Banganga is a municipality in Kapilvastu District in the Lumbini Zone of southern Nepal. Banganga Municipality has total of 233.6 km^{2}. According to the census of 2021 (2078 B. S), total population of the municipality is 96,714 with population density of 414 person per km^{2}. The literacy rate of municipality is highest in the district with 81.9% (male= 88.2%, female =75.6%).

== Headquarter ==
Banganga recently transformed from Village Development Committee to Municipality in 2015 with 11 wards. Hence, the headquarter is in jitpur. However, various municipality works are being done in Gajehada and Jitpur.

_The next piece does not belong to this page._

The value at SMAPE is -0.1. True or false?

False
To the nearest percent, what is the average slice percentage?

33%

Jitpur has the main entry gate for the highway running towards south, mainly Taulihawa which is the headquarter of Kapilvastu district. Jitpur is one of the rapidly growing hub in the municipality where many banks and other important businesses are located.

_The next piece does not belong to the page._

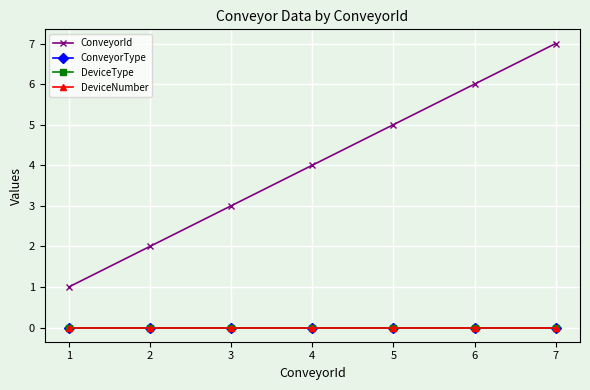

How many lines are shown in the chart?

4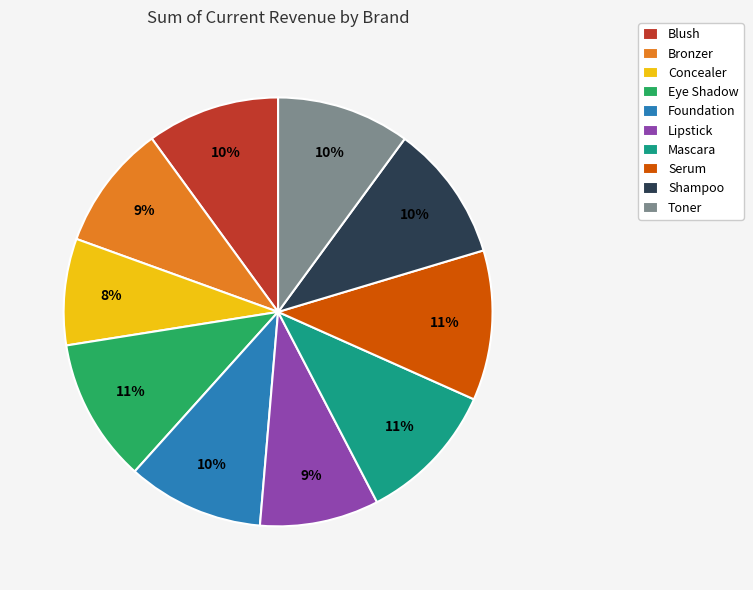

What is the smallest slice in the pie chart?

Concealer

== Municipality government ==
Chakra pani Aryal is the mayor of Banganga municipality and was the Deputy Mayor of the municipality in previous government.

== Media ==
FM radio stations in Banganga Municipality are Heart beat F.M.-91.6 Radio Buddha Awaj - 89.6 MHz, which is a community radio station, Radio Mayadevi 106.1 MHz, and Radio Banganga 90.6 MHz.

== Landscape ==
The Siwalik Hills are particularly prone to landslides due to specific geological factors.

== Border ==
The border of banganga, nepal has been changed due to a dam constructed on the indian side. indian paramilitaries have overseen construction which will lead to an artificial lake in Banganga.